A Pit bull dog attack last week has galvanized a local group of citizens who want to see that particular breed of dog banned from Pauls Valley for good.

It was just one week ago when Doris Belicek was walking her small part Chihuahua, part Pomeranian dog, Rufus, when three Pit bull dogs suddenly showed up and snatched Rufus from her.

“They took him away and killed him,” said Belicek’s daughter, Colleen Martin. “It was horrible for my mother to see.”

According to Martin, her mother attempted to rescue her dog from the Pit bulls but retreated when one of the dogs became aggressive toward her, though she wasn’t attacked.

A 911 call brought Pauls Valley officers to the area where they found the pack of dogs with one of the dogs carrying Rufus in his mouth.

According to police reports, the dogs were owned by Sabrina Briley, who has been cited before for having dogs running loose.

The officers, along with Animal Control personnel, were able to retrieve Rufus from the dog carrying him and return his body to Belicek.

“He was mother’s only companion. Everyone loved him. It’s just horrible he died like that,” Martin said.

The incident has caused Martin and others in the community to join together in an effort to have Pit bulls banned from the city limits.

“We’re going to do whatever it takes to get these dogs out of our town,” Martin said. “They are vicious animals and no one is really safe as long as they are in our community.”

However, her battle may be over before it picks up any steam.

According to PV City Manager James Frizell, Oklahoma Statutes prohibit municipalities from specifically banishing a breed of dog from its city limits.
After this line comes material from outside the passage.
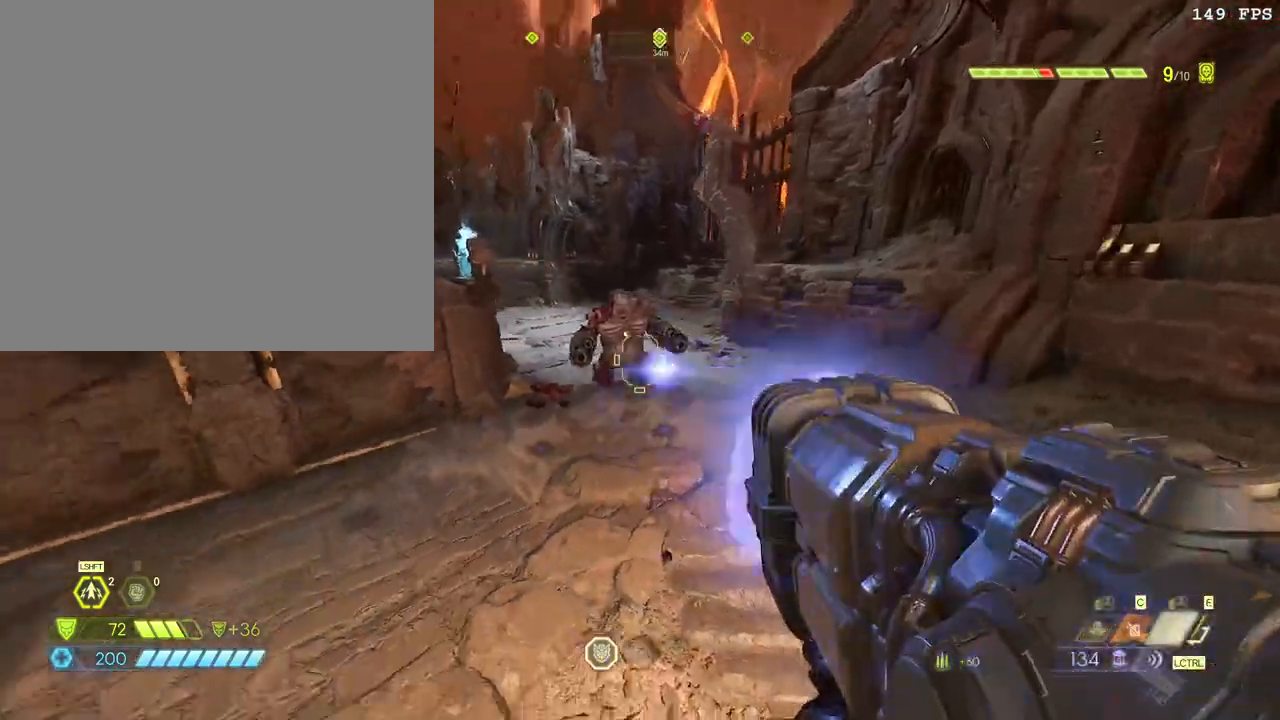
{"keys": ["d", "space"], "mouse": ["left"], "events": [[33, "mouse_mb4", "down"], [33, "w", "down"], [167, "mouse_mb4", "up"], [467, "w", "up"], [483, "space", "down"]]}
“Ms. Martin did request to be on Tuesday night’s agenda, however, in light of the state law we’re going to see if we can work something out with her and her mother prior to the city council meeting,” Frizell told the Daily Democrat.

That “something” is a review of the city ordinance by Frizell, Police Chief Dennis Madison and City Attorney Jay Carlton.
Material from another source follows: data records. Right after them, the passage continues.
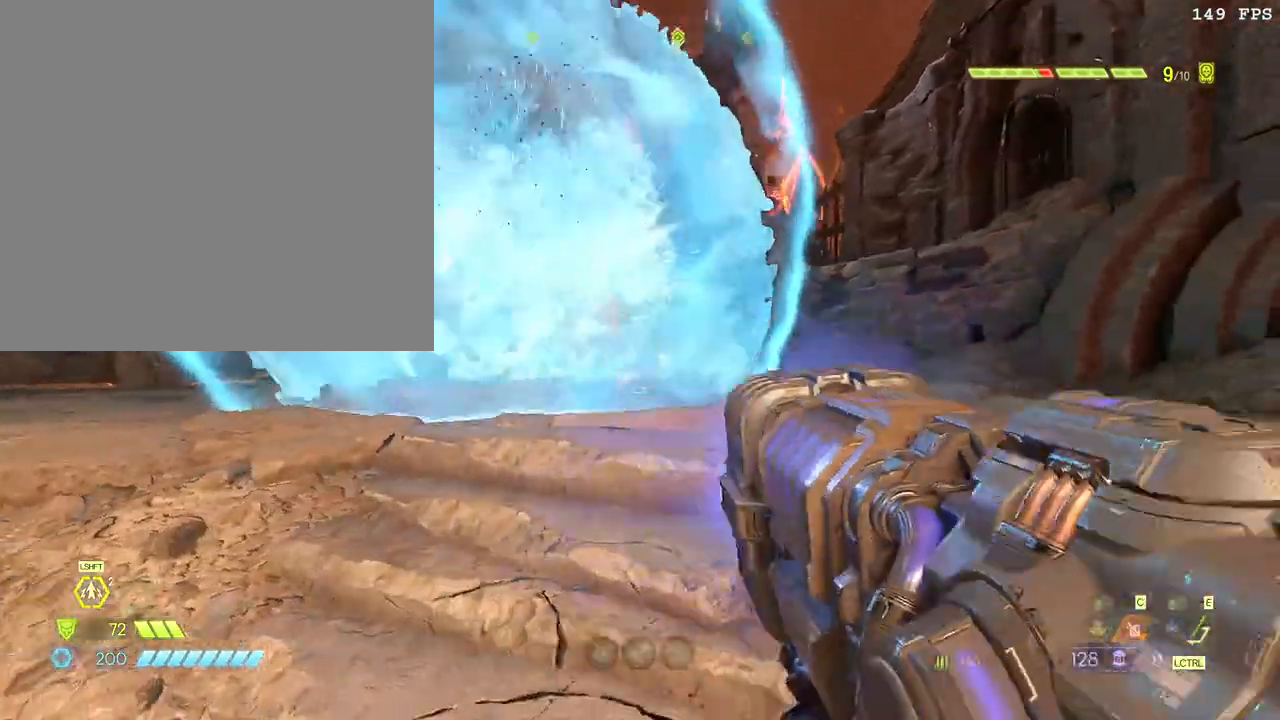
{"keys": ["d", "w"], "mouse": ["left"], "events": [[117, "space", "up"], [183, "w", "down"]]}
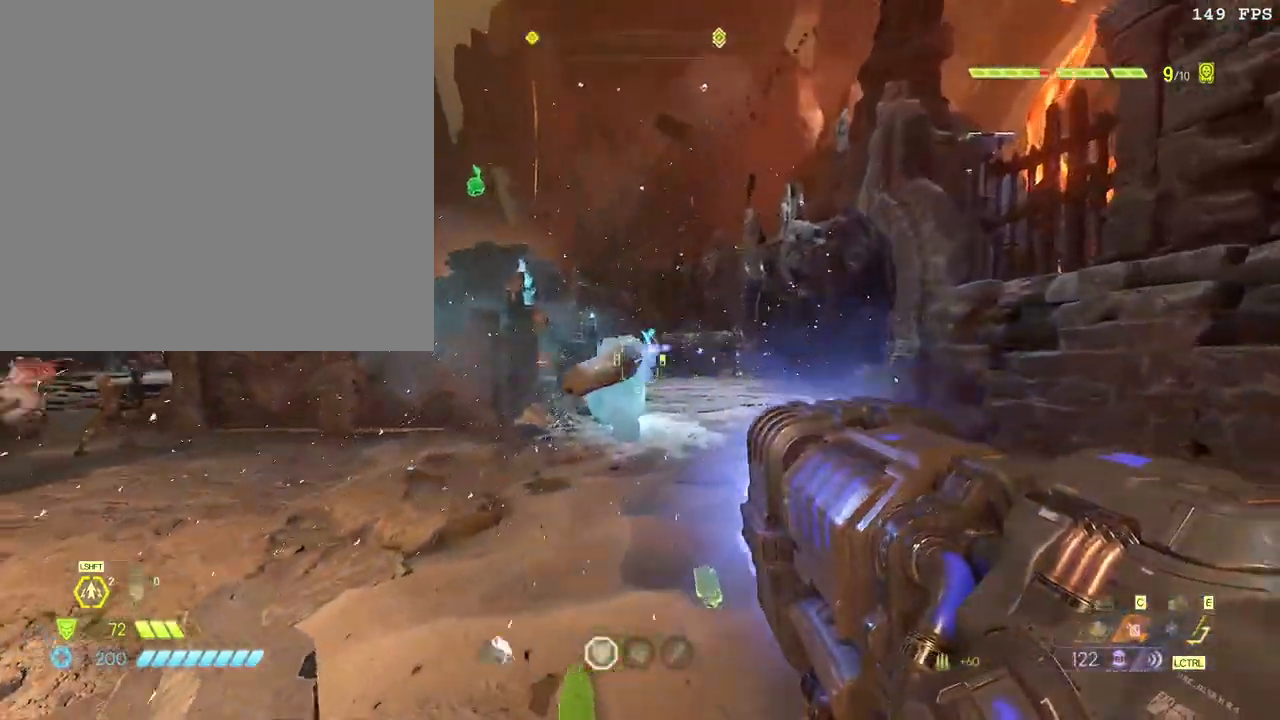
{"keys": ["w"], "mouse": ["left", "right"], "events": [[233, "d", "up"], [467, "mouse_right", "down"]]}
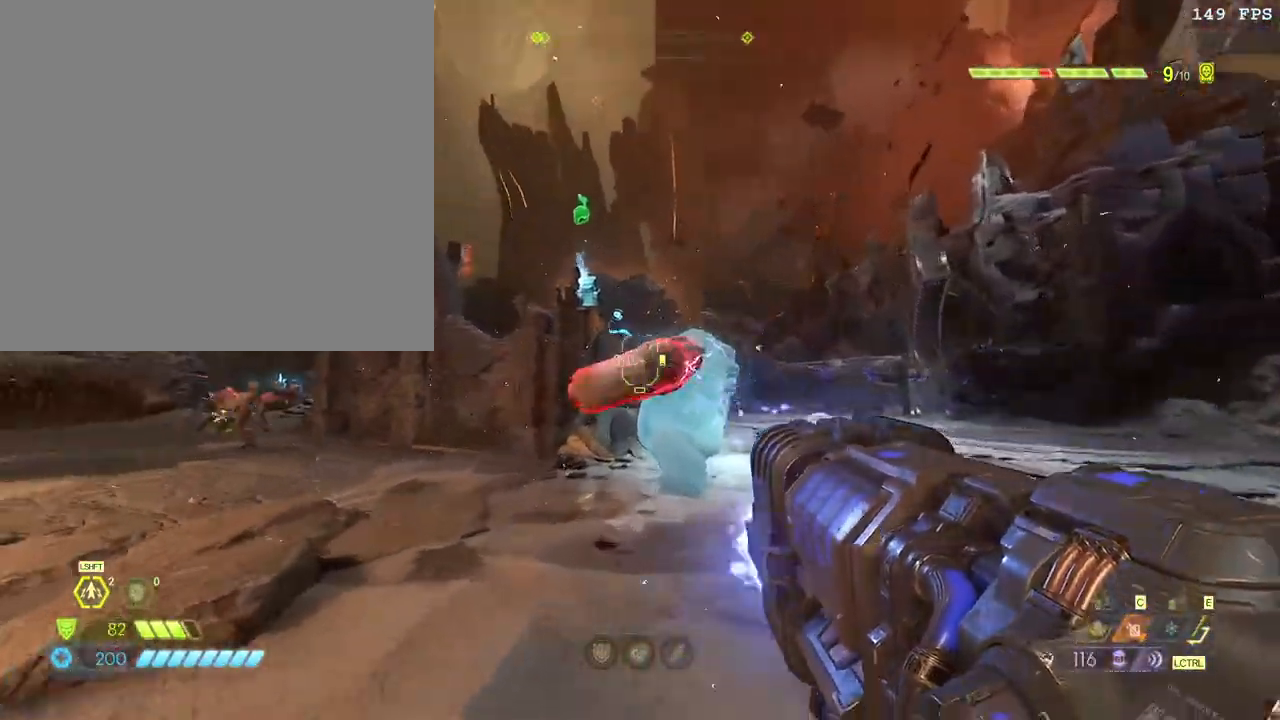
{"keys": ["4", "s"], "mouse": ["left"], "events": [[33, "f", "down"], [83, "mouse_right", "up"], [100, "mouse_left", "up"], [167, "f", "up"], [333, "w", "up"], [383, "mouse_left", "down"], [417, "s", "down"], [500, "4", "down"]]}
According to Pauls Valley City Ordinances, a dog can only be declared a nuisance, but not banned from being in the city.

“Animals which constitute a public nusiance...are subject to being taken up and disposed of pursuant to this Chapter or, if necessary in the judgment of the animal control office or other designated city, killed on site, or immediately upon capture,” the ordinance states.

Briley was given Animal at Large and Public Nuisance citations at the time of her arrest that day.

According to the police report, Briley showed officers where she alleged someone had tampered with the gate on her fence which led to the dogs running loose in the area.

“What we’re going to do is look over the city ordinance and see if there are any deficiencies in it. If not, then we may look at increasing the fines for dog owners who own a dog that has been deemed vicious,” Frizell said.

Frizell did not say how that determination would be made.

“It’s a start,” said Martin. “I realize not all breeds of dogs are vicious animals. But if something can be done to curb dog attacks in town, no matter what breed they are, will be helpful.”

State Rep. Paul Wesselhoft has fought to banish Pit bulls in the state, but his legislation has been defeated by lawmakers.

Last year he filed House Bill 1082, which would have returned the right to outlaw certain dogs to cities and towns.

It would have also given county governments the authority to approve ordinances regulating dangerous dogs considered a public health risk. The bill never made it to the House floor for a hearing.

The Moore Republican filed legislation last month which strikes the breed specific stipulation from the statute.